Stored data entries:
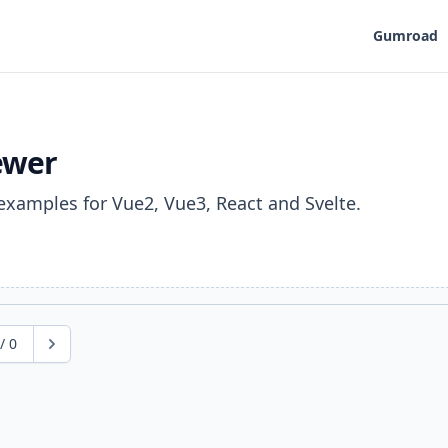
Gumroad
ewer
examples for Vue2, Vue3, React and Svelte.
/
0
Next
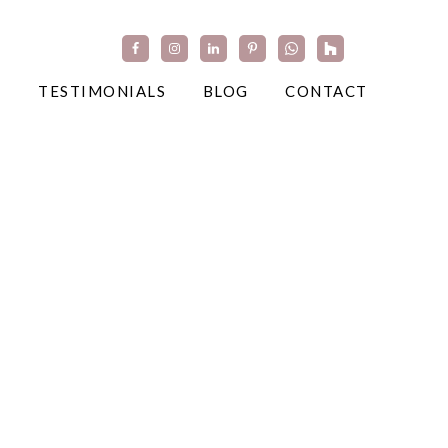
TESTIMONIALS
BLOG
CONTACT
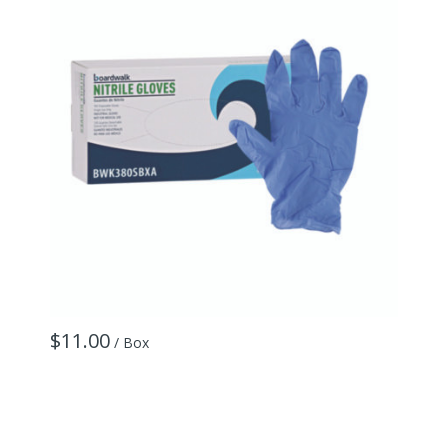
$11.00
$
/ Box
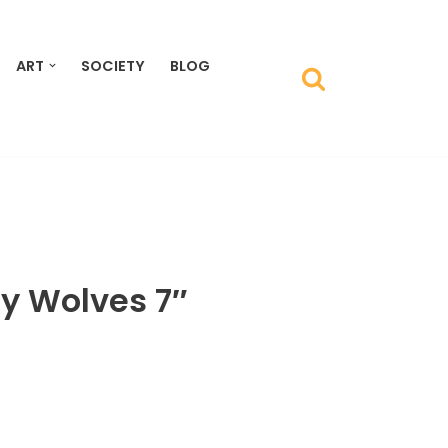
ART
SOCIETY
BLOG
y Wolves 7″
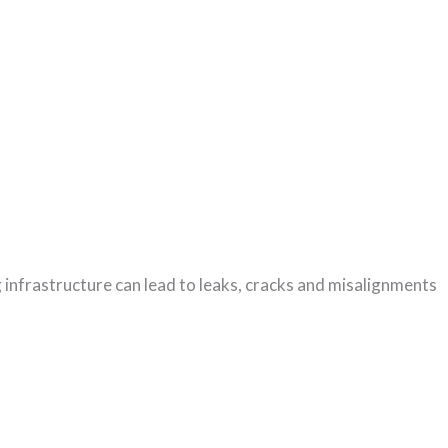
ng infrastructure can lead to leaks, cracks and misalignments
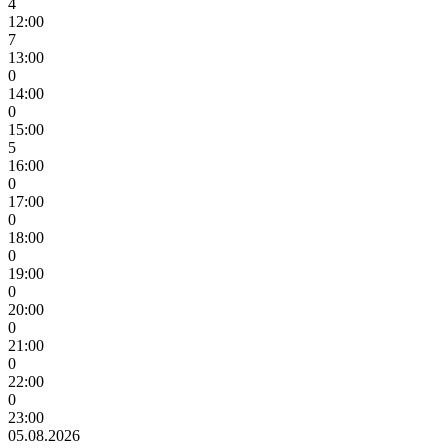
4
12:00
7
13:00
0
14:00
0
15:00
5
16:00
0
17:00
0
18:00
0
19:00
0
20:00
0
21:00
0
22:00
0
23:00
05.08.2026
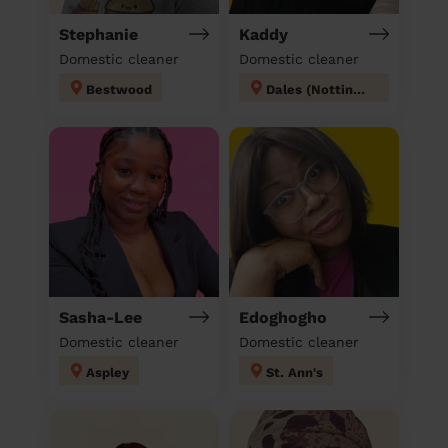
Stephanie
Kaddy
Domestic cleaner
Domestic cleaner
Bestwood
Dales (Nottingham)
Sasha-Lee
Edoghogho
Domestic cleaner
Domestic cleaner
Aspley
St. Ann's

...

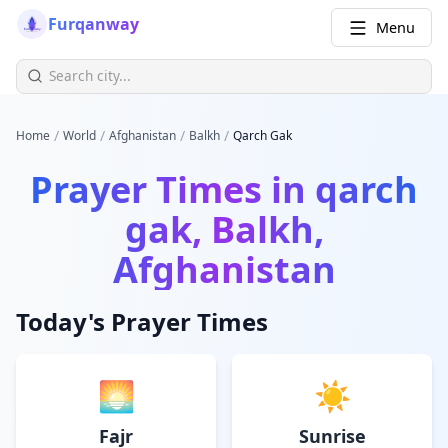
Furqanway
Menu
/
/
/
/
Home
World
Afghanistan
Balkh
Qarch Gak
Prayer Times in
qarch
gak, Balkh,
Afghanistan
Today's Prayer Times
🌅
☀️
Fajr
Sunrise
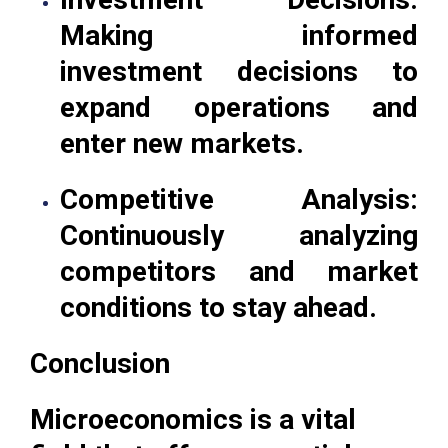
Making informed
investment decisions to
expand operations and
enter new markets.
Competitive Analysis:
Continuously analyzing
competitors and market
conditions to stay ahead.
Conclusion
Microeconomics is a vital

TASK REQUIREMENTS: Return the lines above from the one with "Prayer Times in" through the one with "Microeconomics is a vital", verbatim and nothing else. Omit every picture.

WRITTEN SOLUTION:
Prayer Times in
qarch
gak, Balkh,
Afghanistan
Today's Prayer Times
🌅
☀️
Fajr
Sunrise
Making informed
investment decisions to
expand operations and
enter new markets.
Competitive Analysis:
Continuously analyzing
competitors and market
conditions to stay ahead.
Conclusion
Microeconomics is a vital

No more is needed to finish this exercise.